Their consequences are real, from emptied out bank accounts to information ‘stolen’ from the user’s personal computer.

But are hackers and cyber criminals the only worries of our online lives?

Corpau has received information from a source on the strict condition of anonymity, not to divulge the source nor the geographical information of the source, as the implications are feared to effect the families of the concerned providing the information.

Quite simply put, the Australian police ‘force’ has access to your personal computer.

This is done via a remote access application at the police officer’s terminal using the targets public IP address, whether it be static or dynamic.

Briefly, an IP address is a form of identification in a numerical format that identifies your computer on the internet. In simple terms analogous to a street address in a telephone book.

Currently the IP is at version 4 (IPv4) with the numbers represented as  xxx.xxx.xxx.xxx, with an example of 10.0.0.138, with a possibility of 4.3 billion addresses.  Since the address space is running out, a new version IP version 6 (IPv6) is being implemented using 128bit instead of IPv4’s 32 bits. This allows the creation of 3.4 x 10^38, or one trillio-trillion-trillion devices to have a unique address. An example of an IPv6 address is 3ffe:1900:4545:3:200:f8ff:fe21:67cf.

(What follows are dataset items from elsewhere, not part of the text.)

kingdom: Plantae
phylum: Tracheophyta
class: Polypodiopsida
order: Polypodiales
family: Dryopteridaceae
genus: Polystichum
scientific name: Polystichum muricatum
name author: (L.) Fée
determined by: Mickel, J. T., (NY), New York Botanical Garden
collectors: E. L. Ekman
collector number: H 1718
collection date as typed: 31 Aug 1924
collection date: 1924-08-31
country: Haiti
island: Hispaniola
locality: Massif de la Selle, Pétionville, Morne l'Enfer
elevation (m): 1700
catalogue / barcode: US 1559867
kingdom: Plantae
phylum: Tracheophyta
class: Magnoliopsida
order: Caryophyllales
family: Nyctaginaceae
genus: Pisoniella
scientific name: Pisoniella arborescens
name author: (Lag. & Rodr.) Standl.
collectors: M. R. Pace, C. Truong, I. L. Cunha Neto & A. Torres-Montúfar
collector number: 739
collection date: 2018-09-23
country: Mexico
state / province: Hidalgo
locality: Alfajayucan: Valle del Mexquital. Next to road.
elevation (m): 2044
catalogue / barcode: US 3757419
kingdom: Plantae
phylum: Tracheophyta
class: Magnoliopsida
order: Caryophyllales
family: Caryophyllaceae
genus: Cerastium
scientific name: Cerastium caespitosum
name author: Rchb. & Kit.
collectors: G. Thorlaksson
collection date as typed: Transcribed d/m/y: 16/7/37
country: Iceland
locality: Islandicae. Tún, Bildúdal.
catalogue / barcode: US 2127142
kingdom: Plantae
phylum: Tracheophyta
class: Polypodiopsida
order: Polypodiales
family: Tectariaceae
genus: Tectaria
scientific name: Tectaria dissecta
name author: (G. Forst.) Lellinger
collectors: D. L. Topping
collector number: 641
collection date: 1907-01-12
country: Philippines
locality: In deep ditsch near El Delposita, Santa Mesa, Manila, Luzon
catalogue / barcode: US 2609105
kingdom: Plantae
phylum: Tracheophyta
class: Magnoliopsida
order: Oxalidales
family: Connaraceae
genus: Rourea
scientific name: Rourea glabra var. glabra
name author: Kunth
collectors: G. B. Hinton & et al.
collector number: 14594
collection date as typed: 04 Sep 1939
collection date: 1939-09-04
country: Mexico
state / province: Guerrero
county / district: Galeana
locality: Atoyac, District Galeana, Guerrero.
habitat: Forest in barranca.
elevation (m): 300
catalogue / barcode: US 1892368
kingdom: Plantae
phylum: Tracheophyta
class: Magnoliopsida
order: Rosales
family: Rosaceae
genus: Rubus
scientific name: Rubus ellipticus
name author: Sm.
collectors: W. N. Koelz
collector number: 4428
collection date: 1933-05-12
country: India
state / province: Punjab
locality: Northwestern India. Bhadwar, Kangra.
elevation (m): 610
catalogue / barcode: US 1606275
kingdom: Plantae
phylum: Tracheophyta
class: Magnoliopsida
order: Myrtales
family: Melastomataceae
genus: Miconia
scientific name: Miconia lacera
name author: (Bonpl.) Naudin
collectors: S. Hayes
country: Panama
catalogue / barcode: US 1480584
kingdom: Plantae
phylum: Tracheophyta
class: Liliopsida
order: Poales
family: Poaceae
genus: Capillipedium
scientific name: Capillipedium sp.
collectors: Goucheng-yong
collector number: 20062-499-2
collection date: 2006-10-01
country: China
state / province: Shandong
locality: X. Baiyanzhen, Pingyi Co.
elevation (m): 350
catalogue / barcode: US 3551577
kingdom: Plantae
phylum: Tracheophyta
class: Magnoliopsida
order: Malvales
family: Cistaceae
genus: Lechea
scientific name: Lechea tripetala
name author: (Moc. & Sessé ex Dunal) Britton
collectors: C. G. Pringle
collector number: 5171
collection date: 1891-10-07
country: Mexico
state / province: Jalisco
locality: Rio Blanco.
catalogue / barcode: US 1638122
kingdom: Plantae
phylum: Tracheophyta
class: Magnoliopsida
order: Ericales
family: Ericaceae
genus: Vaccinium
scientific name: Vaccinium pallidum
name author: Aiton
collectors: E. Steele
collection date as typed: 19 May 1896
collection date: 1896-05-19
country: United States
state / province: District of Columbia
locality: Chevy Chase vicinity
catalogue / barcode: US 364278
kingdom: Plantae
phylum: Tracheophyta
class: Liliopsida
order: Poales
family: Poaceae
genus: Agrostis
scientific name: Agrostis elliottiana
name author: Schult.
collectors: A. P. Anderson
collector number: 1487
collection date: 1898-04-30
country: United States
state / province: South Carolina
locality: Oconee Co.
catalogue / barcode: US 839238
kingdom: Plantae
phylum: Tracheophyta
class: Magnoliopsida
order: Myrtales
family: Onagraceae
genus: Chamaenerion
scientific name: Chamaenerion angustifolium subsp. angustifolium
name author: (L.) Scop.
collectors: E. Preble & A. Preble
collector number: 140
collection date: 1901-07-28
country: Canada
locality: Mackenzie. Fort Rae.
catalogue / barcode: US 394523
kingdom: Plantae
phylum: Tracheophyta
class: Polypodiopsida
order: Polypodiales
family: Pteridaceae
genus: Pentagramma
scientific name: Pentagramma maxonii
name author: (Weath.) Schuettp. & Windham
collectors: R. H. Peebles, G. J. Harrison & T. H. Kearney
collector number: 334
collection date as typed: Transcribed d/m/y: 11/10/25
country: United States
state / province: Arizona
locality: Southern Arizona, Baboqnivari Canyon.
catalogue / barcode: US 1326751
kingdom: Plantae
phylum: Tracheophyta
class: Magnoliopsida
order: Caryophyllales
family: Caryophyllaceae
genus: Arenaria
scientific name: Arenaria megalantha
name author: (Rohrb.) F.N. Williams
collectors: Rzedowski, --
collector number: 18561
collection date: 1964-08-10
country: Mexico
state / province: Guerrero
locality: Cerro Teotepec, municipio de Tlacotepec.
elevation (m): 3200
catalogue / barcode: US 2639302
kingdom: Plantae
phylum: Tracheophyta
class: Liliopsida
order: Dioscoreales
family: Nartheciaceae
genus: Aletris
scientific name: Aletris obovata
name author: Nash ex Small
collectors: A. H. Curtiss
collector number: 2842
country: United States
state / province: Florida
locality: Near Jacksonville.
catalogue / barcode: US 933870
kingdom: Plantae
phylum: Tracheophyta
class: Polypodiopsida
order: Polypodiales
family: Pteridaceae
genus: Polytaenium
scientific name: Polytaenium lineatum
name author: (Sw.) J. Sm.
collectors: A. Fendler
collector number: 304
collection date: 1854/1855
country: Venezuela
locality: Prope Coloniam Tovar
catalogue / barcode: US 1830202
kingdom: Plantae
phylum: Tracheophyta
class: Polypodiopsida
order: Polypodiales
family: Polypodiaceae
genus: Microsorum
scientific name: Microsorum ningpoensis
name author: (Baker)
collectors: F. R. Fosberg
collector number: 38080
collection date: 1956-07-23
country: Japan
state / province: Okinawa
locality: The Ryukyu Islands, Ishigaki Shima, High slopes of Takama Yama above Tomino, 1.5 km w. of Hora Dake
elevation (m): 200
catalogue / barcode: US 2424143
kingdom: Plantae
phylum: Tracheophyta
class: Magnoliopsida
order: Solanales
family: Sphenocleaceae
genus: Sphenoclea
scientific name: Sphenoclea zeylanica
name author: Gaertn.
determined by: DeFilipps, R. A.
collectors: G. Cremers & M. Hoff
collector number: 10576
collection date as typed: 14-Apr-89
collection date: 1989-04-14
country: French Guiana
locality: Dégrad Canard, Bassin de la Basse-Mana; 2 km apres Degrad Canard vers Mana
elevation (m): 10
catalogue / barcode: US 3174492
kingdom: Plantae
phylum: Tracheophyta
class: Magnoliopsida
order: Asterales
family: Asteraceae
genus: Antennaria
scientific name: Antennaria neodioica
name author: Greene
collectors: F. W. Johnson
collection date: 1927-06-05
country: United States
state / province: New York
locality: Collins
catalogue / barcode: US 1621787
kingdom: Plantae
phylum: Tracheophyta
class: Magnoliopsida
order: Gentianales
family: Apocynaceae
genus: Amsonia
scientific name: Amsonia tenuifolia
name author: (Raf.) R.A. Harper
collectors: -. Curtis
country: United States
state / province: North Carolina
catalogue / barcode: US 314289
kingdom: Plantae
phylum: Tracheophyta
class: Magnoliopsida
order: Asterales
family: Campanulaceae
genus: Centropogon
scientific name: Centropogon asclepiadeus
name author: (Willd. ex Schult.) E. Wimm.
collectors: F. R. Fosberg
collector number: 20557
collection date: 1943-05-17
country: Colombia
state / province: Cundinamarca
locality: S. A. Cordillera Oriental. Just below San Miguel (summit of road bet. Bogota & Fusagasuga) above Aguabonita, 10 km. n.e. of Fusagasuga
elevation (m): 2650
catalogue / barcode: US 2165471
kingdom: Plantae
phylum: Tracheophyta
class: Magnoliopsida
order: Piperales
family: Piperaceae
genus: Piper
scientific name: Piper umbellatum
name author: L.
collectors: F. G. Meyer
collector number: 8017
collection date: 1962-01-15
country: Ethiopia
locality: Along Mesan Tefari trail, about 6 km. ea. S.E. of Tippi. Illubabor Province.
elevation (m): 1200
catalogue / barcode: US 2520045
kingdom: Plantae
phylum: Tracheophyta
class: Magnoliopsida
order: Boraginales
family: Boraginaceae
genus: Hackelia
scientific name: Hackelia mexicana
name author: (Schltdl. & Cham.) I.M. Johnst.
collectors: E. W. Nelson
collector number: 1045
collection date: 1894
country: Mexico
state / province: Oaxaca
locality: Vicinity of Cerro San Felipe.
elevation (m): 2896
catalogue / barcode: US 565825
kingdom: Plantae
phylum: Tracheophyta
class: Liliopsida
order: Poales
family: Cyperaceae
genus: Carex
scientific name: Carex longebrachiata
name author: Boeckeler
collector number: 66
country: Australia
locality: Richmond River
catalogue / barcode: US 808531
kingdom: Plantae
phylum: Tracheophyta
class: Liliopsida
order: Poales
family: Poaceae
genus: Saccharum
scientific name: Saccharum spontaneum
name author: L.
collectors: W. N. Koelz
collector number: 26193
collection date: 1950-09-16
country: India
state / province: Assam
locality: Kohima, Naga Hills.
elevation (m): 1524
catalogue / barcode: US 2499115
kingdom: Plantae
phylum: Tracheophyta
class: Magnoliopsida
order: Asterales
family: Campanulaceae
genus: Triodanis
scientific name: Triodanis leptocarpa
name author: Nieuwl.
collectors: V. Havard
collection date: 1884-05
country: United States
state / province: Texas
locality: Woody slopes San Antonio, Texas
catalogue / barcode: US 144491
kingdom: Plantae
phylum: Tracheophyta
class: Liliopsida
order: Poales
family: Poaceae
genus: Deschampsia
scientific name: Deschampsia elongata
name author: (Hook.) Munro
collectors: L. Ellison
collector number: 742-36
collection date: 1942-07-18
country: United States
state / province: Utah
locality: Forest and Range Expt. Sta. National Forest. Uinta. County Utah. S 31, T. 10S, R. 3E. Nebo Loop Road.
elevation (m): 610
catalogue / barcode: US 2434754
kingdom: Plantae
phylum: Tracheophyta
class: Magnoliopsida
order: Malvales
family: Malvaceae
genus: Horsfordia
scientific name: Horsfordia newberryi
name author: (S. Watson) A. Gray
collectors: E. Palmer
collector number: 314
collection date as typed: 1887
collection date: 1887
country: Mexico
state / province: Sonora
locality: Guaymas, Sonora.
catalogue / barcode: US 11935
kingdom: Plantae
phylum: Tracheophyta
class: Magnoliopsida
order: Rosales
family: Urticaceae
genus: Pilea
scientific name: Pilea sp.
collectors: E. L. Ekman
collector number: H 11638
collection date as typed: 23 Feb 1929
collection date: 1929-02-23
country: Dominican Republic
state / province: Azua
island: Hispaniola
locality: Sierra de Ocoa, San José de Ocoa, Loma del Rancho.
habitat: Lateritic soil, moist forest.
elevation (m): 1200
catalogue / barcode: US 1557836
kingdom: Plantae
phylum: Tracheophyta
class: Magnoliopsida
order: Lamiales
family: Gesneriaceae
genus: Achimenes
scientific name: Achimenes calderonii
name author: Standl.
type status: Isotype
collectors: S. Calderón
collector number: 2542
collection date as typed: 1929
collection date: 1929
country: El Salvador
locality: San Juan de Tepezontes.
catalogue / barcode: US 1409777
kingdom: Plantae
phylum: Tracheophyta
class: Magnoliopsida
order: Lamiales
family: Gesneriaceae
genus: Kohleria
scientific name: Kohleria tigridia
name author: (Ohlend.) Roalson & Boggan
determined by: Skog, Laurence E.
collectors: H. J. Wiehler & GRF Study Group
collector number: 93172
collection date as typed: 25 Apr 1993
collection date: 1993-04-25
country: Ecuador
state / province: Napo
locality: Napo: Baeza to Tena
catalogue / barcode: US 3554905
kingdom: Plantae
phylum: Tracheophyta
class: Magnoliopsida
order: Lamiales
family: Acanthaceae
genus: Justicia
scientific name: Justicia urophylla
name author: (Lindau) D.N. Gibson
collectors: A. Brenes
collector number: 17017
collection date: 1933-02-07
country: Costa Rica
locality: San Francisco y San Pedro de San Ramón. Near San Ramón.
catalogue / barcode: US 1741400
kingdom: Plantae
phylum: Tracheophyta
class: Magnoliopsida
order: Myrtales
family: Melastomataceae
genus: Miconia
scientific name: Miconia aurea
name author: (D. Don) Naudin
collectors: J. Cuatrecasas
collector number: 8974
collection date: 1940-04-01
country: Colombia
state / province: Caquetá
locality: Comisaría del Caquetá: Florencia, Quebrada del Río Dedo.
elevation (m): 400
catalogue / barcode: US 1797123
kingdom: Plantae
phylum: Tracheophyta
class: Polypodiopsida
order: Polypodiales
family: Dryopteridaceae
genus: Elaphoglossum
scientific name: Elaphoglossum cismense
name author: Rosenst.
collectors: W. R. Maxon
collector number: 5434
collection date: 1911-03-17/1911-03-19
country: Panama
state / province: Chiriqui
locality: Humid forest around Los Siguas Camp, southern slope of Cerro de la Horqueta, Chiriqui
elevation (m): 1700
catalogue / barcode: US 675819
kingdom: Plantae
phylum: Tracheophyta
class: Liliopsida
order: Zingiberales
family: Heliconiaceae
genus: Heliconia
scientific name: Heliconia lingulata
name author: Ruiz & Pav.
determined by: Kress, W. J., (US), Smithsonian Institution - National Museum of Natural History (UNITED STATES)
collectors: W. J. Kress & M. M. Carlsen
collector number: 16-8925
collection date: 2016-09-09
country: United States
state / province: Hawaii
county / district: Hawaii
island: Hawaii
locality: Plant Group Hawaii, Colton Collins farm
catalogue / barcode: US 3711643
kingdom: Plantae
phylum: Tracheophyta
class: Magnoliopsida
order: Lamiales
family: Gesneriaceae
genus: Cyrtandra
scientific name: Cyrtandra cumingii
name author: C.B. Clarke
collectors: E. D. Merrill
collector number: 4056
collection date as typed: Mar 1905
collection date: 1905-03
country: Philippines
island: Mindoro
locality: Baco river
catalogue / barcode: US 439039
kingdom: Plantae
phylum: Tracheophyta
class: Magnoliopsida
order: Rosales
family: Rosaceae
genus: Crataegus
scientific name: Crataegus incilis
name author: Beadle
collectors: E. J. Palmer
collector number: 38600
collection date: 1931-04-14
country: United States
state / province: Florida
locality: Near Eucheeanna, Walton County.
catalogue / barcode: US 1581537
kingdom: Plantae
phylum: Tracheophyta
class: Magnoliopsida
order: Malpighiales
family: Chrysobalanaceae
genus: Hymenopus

If your IP address is static, it is the same throughout your connection to the internet irrespective of how many times the router is switched off or rebooted. If you have a dynamic address, the ISP (Internet Service Provider) issues your router or modem with a new public address every time.

The police have access to your PC with the remote application, being able to see and do anything you are able to do on your computer, from reading emails to accessing files.